Wer barmherzig zu sich selbst ist, indem er Reue annimmt, der wird auch barmherzig zu seinen Nächsten sein.
(Ask. Erf. I 27)

Ein Projekt mit Unterstützung von DOM

(Update vom März 2024)

Über mehrere Jahre arbeiteten DOM-Mitglieder an diesem Projekt: der Edition wichtiger Werke des heiligen Bischofs Ignatij Brjantschaninow (19. Jh.) – eines der größten russischen Heiligen der neueren Zeit, der sich intensiv wie wenige andere der asketischen Praxis des orthodoxen Christseins gewidmet und die Lehren der Wüstenväter in heutige Verhältnisse „übersetzt“ hat.

Nun ist mit der Herausgabe des 6. Bandes die Edition vorerst abgeschlossen. Das Projekt aber geht weiter: mit Internetveröffentlichungen auf der Website und anderswo. Denn der Schatz ist zwar nun freigelegt, aber vielen nach wie vor unbekannt. Doch um ihn zu heben, muss man von ihm wissen: Die Schriften des Heiligen bekannt zu machen, wird also weiter unsere Aufmerksamkeit beanspruchen.

····················

* _Aufgaben zum Text_:
1. Erklären Sie anhand des Textes zur Brjantschaninow-Edition, warum das Projekt trotz des Abschlusses der Edition weitergeführt wird.
2. Zählen Sie alle Angaben auf, mit denen der Text zur Brjantschaninow-Edition Ignatij Brjantschaninow selbst beschreibt.
3. Schreiben Sie aus dem Text zur Brjantschaninow-Edition den Abschnitt ab, der bei den Worten "Ein Projekt mit" einsetzt und nach den Worten "unsere Aufmerksamkeit beanspruchen." endet.

Gerenderte Bilder mit Quelltext:
····················

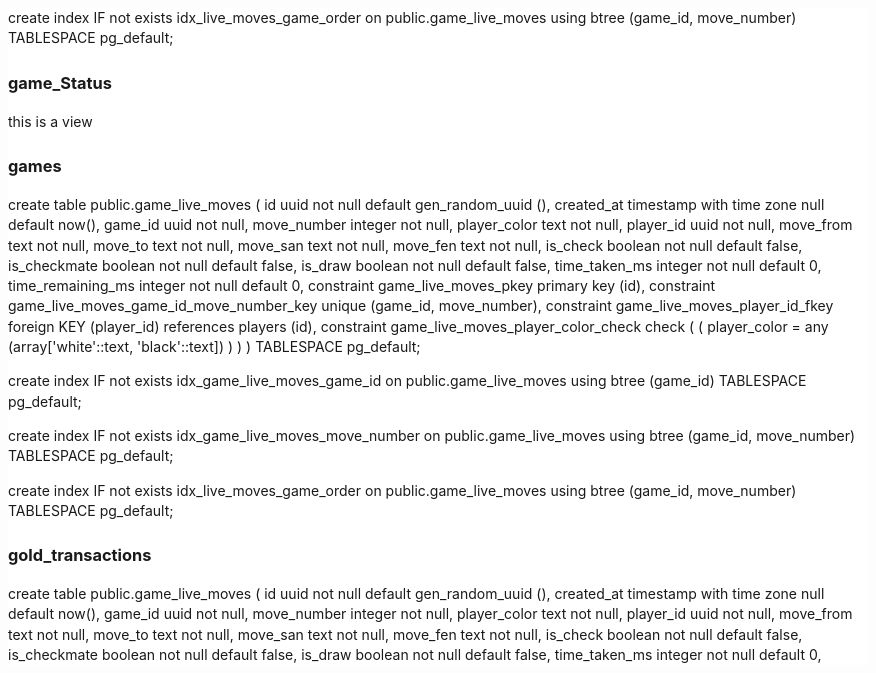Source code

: create index IF not exists idx_live_moves_game_order on public.game_live_moves using btree (game_id, move_number) TABLESPACE pg_default;

###

### game_Status

this is a view

###

### games

create table public.game_live_moves (
id uuid not null default gen_random_uuid (),
created_at timestamp with time zone null default now(),
game_id uuid not null,
move_number integer not null,
player_color text not null,
player_id uuid not null,
move_from text not null,
move_to text not null,
move_san text not null,
move_fen text not null,
is_check boolean not null default false,
is_checkmate boolean not null default false,
is_draw boolean not null default false,
time_taken_ms integer not null default 0,
time_remaining_ms integer not null default 0,
constraint game_live_moves_pkey primary key (id),
constraint game_live_moves_game_id_move_number_key unique (game_id, move_number),
constraint game_live_moves_player_id_fkey foreign KEY (player_id) references players (id),
constraint game_live_moves_player_color_check check (
(
player_color = any (array['white'::text, 'black'::text])
)
)
) TABLESPACE pg_default;

create index IF not exists idx_game_live_moves_game_id on public.game_live_moves using btree (game_id) TABLESPACE pg_default;

create index IF not exists idx_game_live_moves_move_number on public.game_live_moves using btree (game_id, move_number) TABLESPACE pg_default;

create index IF not exists idx_live_moves_game_order on public.game_live_moves using btree (game_id, move_number) TABLESPACE pg_default;

###

### gold_transactions

create table public.game_live_moves (
id uuid not null default gen_random_uuid (),
created_at timestamp with time zone null default now(),
game_id uuid not null,
move_number integer not null,
player_color text not null,
player_id uuid not null,
move_from text not null,
move_to text not null,
move_san text not null,
move_fen text not null,
is_check boolean not null default false,
is_checkmate boolean not null default false,
is_draw boolean not null default false,
time_taken_ms integer not null default 0,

····················

* _Lösungen_:
1. Der Schatz der Schriften ist zwar freigelegt, aber vielen Menschen nach wie vor unbekannt. Um ihn zu heben, muss man von ihm wissen. Deshalb sollen die Schriften des Heiligen durch Internetveröffentlichungen bekannt gemacht werden.

2.
- Er war ein heiliger Bischof.
- Er lebte im 19. Jahrhundert.
- Er ist einer der größten russischen Heiligen der neueren Zeit.
- Er hat sich wie wenige andere intensiv der asketischen Praxis des orthodoxen Christseins gewidmet.
- Er hat die Lehren der Wüstenväter in heutige Verhältnisse „übersetzt“.

3.
Ein Projekt mit Unterstützung von DOM

(Update vom März 2024)

Über mehrere Jahre arbeiteten DOM-Mitglieder an diesem Projekt: der Edition wichtiger Werke des heiligen Bischofs Ignatij Brjantschaninow (19. Jh.) – eines der größten russischen Heiligen der neueren Zeit, der sich intensiv wie wenige andere der asketischen Praxis des orthodoxen Christseins gewidmet und die Lehren der Wüstenväter in heutige Verhältnisse „übersetzt“ hat.

Nun ist mit der Herausgabe des 6. Bandes die Edition vorerst abgeschlossen. Das Projekt aber geht weiter: mit Internetveröffentlichungen auf der Website und anderswo. Denn der Schatz ist zwar nun freigelegt, aber vielen nach wie vor unbekannt. Doch um ihn zu heben, muss man von ihm wissen: Die Schriften des Heiligen bekannt zu machen, wird also weiter unsere Aufmerksamkeit beanspruchen.